Amazon shows what this can mean in the specific case. With full access to sales statistics, Amazon recognizes trend products at an early stage, produces them and offers them as its own brand.

For Amazon Marketplace sellers, Amazon has regularly proven to be a pact with the devil – for example, when sales volume skyrockets.

Blocker #5

privacy

SaaS means that you get a product “as is”. When it comes to data protection, this regularly means grey areas or real violations, against which you usually can do nothing except wait or change the service.

Here, too: As a startup, you don’t read some legal requirements quite as conservatively as you would as a multinational corporation and just use the SaaS first and hope that you won’t be checked too closely by a data protection officer.

In the end, however, you are playing with fire, because if a SaaS does not fully comply with the GDPR, you also have a legal problem:

You could face fines of up to 4% of your annual global turnover or up to €20 million – whichever is greater.

At the same time, the recommendation is to invest a similar share of sales annually in IT budgets, i.e. in the development and maintenance of your own technology.

Then it would be better to build up assets than to have to fear penalties.

There is no such thing as absolute security, and in the end, success proves the software as a service providers right – but only for a time.

After all, in most cases only real processes are digitally mapped – no more and no less.

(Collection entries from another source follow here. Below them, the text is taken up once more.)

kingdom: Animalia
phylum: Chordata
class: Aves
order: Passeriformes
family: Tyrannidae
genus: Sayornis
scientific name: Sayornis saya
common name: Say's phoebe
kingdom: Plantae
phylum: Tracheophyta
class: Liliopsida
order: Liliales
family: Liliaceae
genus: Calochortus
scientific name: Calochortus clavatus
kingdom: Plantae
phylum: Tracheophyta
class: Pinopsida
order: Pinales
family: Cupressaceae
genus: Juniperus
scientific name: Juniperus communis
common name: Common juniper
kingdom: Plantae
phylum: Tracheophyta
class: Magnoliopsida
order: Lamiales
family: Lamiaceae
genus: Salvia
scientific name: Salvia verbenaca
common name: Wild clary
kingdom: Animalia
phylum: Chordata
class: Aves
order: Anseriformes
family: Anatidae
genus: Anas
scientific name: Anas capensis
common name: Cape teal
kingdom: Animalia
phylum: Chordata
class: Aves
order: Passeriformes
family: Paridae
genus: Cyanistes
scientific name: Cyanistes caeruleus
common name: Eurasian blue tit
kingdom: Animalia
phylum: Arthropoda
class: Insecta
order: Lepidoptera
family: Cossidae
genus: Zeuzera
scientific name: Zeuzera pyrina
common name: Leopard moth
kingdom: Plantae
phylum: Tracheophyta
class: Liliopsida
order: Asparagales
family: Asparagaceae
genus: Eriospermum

A SaaS solution that is right for you now may no longer fit tomorrow or endanger the existence of your company.

It is therefore important to have a balanced technology mix that enables agile prototyping and ensures high cost/benefit efficiency.

Don’t underestimate the value of building company-specific technology for you. For the exploration phase and for non-critical applications, continue to use SaaS where it benefits, but make yourself independent as early as possible.

As a web agency, we advise you holistically. We find solid shortcuts through SaaS and at the same time support you in building your own technology in your company.